Ultra-deep imaging of small parts of the sky has revealed many populations of distant galaxies, providing insight into the early stages of galaxy evolution. Spectroscopic follow-up has mostly ...targeted galaxies with strong emission lines at z > 2 or concentrated on galaxies at z < 1. The populations of both quiescent and actively star-forming galaxies at 1 < z < 2 are still under-represented in our general census of galaxies throughout the history of the Universe. In the light of galaxy formation models, however, the evolution of galaxies at these redshifts is of pivotal importance and merits further investigation.
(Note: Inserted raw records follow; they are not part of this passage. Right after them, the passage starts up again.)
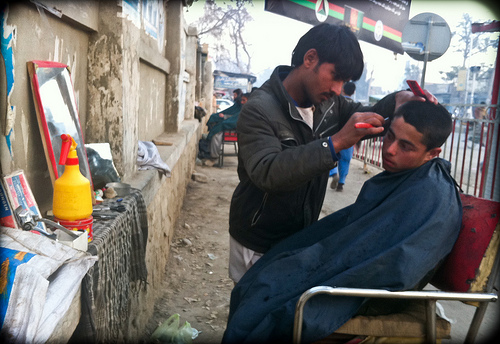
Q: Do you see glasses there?
A: No, there are no glasses.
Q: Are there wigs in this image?
A: No, there are no wigs.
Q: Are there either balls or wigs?
A: No, there are no wigs or balls.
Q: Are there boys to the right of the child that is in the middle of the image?
A: Yes, there is a boy to the right of the kid.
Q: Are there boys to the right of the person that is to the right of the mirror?
A: Yes, there is a boy to the right of the kid.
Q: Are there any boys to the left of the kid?
A: No, the boy is to the right of the kid.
In addition, photometry provides only limited clues about the nature and evolutionary status of these galaxies.We therefore designed a spectroscopic observing campaign of a sample of both massive, quiescent and star-forming galaxies z > 1.4. In combination with existing and on-going additional observations in CDFS/GOODS, this data set provides a legacy for future studies of distant galaxies.